Saved entries
>>>>>

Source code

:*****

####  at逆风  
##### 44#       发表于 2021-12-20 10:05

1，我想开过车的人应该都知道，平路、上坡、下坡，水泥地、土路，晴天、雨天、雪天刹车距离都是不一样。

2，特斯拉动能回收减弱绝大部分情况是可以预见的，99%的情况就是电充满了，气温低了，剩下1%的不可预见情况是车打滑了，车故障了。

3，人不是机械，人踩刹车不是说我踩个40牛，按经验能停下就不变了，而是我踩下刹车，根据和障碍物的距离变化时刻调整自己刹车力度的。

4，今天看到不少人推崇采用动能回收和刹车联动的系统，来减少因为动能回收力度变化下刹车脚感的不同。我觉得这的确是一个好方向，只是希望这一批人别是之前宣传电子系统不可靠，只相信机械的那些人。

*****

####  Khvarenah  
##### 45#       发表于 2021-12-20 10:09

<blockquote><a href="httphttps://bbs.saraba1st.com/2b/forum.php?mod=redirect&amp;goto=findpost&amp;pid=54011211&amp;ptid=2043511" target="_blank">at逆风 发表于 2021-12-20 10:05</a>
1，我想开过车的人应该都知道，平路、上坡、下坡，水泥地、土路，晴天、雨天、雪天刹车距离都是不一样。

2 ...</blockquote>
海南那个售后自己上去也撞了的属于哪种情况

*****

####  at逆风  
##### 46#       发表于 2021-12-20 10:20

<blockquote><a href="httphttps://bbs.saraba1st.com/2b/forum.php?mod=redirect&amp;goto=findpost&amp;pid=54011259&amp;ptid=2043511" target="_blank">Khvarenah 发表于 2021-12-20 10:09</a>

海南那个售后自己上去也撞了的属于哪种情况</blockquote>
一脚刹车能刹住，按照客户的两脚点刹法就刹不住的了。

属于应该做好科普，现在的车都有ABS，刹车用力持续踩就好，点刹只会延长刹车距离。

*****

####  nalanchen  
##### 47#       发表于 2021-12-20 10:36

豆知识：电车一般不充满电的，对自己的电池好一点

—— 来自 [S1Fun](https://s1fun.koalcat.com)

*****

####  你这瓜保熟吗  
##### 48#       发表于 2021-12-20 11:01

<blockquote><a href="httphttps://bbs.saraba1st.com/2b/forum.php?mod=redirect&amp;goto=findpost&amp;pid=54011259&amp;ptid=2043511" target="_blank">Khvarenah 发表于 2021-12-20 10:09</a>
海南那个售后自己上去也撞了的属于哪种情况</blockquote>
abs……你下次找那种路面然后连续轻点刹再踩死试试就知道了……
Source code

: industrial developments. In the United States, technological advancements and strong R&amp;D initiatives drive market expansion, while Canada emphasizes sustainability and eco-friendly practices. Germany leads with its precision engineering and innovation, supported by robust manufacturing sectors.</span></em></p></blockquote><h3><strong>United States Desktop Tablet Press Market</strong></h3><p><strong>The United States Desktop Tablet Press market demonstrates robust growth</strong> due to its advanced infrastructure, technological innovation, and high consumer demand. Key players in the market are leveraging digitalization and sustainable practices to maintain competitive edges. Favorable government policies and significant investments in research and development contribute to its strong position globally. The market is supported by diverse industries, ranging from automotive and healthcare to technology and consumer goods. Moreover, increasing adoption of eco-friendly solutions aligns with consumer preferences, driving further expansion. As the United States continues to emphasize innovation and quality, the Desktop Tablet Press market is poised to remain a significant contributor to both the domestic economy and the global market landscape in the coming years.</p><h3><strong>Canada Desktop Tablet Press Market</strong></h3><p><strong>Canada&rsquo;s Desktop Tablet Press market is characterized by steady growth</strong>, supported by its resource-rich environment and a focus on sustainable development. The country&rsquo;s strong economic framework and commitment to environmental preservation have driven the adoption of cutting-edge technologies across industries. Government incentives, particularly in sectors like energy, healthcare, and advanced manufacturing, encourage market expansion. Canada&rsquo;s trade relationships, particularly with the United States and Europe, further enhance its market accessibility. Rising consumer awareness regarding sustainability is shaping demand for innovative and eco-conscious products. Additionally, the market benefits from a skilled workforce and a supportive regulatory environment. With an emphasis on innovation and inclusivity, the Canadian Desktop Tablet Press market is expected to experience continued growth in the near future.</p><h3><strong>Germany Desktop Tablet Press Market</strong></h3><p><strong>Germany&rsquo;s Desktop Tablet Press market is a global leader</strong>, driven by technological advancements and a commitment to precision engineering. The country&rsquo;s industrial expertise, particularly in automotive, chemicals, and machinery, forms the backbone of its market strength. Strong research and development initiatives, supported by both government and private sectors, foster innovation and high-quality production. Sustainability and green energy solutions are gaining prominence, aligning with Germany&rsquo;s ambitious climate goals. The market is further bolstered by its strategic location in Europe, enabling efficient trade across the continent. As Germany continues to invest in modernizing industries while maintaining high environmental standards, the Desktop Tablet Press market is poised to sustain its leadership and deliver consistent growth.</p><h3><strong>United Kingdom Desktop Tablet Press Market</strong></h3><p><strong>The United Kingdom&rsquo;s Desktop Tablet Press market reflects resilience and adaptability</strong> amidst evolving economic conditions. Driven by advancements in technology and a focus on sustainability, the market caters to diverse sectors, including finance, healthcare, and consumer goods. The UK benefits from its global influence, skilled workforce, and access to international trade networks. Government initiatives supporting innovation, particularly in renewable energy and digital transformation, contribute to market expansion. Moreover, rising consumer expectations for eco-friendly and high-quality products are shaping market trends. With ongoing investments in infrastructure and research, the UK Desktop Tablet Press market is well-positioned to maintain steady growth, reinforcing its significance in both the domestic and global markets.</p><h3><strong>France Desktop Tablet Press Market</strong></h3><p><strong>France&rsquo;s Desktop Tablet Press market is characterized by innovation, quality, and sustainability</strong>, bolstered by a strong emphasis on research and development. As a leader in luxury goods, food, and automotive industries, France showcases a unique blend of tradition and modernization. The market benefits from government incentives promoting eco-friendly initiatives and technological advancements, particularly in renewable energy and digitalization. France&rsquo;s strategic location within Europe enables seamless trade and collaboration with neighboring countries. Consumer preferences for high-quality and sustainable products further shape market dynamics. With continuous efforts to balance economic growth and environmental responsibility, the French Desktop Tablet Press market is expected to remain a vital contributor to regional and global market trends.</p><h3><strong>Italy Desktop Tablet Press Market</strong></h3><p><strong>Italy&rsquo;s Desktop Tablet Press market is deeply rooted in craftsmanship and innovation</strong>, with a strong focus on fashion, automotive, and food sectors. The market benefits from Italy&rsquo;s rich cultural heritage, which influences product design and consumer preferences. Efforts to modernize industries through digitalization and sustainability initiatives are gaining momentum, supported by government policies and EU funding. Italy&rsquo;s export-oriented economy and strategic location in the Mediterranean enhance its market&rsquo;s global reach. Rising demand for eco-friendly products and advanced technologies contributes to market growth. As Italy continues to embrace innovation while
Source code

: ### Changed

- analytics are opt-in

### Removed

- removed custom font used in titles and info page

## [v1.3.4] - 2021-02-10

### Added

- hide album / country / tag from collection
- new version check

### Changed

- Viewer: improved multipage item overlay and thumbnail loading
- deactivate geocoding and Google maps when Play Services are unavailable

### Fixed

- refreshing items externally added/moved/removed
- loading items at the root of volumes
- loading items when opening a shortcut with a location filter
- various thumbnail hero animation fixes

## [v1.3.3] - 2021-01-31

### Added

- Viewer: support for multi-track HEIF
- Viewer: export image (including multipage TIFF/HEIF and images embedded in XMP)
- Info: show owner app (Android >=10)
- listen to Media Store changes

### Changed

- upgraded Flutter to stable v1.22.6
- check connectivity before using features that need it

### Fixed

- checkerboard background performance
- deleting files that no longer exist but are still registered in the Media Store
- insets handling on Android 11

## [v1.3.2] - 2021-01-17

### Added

<<<<<

Count the lines in the entries above that contain the string "items", treating case as significant. Reply with only the count.

Solution below:
3